Расшифрованное содержимое страниц:
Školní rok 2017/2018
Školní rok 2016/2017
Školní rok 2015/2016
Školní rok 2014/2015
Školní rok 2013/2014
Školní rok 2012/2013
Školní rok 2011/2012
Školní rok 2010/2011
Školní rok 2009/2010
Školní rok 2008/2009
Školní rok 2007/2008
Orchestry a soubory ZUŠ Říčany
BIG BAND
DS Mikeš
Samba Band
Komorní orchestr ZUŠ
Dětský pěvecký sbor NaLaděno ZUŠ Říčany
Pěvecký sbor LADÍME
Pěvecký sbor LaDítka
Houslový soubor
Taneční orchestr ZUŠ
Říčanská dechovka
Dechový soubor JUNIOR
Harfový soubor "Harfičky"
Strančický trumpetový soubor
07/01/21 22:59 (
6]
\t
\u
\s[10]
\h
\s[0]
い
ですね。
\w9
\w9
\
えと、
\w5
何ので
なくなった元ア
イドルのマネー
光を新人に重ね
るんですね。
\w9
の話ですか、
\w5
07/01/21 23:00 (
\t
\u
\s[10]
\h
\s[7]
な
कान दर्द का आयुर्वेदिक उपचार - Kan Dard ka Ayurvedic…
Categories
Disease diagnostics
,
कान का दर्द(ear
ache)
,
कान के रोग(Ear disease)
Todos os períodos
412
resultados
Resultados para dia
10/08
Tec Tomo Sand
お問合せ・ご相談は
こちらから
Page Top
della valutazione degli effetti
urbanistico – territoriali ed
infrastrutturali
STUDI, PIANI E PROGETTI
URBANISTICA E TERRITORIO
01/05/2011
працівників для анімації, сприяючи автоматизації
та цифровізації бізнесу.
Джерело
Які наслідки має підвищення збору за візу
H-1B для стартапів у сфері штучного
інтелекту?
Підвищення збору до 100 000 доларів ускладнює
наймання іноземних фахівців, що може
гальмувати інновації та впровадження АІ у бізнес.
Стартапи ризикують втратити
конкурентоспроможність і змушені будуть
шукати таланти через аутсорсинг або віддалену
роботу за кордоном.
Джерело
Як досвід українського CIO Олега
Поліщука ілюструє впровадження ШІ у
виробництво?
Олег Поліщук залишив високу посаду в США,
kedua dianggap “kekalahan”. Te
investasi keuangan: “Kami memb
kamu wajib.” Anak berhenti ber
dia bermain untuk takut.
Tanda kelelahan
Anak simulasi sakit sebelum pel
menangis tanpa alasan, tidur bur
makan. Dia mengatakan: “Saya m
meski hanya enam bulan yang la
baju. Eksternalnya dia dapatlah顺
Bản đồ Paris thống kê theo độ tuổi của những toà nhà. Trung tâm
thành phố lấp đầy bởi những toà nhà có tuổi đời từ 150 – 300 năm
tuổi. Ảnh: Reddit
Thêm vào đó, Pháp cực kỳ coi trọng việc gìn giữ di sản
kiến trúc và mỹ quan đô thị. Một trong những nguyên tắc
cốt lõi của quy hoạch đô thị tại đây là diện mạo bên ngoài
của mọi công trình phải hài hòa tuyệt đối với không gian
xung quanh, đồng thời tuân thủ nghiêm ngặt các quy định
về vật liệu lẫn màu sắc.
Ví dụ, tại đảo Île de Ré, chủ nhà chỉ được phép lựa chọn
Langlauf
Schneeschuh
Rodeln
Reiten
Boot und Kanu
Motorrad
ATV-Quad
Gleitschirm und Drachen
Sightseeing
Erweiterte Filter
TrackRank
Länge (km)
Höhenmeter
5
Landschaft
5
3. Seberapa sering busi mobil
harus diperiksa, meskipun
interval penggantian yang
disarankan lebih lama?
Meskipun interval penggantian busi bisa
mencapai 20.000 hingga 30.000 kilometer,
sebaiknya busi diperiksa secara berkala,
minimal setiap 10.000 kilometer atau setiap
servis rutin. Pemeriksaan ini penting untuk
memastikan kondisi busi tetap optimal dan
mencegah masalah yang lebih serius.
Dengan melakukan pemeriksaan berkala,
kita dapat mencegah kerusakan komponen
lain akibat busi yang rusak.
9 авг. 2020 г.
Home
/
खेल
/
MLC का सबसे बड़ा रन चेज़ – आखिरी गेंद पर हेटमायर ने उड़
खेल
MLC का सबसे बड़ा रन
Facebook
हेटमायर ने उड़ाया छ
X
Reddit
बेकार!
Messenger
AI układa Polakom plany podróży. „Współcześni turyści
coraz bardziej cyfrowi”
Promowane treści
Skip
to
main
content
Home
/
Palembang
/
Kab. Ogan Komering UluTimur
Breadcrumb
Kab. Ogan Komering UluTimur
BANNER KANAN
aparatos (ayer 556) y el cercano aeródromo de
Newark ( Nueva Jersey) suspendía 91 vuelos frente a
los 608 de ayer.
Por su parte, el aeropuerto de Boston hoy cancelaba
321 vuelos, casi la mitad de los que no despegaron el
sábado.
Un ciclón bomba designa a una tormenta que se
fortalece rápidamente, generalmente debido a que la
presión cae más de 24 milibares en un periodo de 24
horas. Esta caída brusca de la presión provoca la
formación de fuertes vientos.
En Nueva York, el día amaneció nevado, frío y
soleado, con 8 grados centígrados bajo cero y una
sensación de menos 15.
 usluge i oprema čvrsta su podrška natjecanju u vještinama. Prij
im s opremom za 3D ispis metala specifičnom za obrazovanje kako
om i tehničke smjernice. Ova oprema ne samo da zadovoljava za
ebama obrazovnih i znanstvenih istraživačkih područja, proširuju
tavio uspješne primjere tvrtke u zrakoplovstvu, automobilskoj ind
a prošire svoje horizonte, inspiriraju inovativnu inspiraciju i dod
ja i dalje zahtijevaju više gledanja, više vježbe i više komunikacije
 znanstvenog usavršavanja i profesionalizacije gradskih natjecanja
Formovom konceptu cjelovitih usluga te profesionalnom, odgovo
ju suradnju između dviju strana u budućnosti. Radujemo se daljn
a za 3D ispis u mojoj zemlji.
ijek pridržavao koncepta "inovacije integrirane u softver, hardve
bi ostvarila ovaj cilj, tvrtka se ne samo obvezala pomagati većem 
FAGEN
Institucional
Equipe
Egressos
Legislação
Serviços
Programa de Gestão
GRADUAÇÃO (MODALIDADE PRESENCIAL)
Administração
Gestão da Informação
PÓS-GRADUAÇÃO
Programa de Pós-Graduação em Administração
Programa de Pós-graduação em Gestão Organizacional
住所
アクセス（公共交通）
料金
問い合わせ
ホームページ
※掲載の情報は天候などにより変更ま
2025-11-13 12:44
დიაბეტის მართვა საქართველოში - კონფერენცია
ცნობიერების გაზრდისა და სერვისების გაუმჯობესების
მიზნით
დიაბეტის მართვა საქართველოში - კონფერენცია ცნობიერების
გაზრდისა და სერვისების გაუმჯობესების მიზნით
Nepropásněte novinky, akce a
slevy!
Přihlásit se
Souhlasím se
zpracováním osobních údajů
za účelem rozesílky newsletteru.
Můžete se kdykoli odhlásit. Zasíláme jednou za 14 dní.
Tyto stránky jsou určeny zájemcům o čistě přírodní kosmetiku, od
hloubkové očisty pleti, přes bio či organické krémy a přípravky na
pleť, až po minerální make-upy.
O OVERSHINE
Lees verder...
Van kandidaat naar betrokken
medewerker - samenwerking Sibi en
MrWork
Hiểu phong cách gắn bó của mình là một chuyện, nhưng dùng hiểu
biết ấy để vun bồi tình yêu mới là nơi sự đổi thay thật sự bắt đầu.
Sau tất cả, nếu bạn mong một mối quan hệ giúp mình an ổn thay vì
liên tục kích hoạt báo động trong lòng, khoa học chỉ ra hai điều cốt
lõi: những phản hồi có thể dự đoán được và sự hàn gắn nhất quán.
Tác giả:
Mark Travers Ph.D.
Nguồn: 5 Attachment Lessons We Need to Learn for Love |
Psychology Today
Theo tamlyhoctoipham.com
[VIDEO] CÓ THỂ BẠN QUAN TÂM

Условие задачи: Извлеките из приведенных выше строк все строки, содержащие слово «გაზრდისა», с учетом регистра.

Результат:
ცნობიერების გაზრდისა და სერვისების გაუმჯობესების
გაზრდისა და სერვისების გაუმჯობესების მიზნით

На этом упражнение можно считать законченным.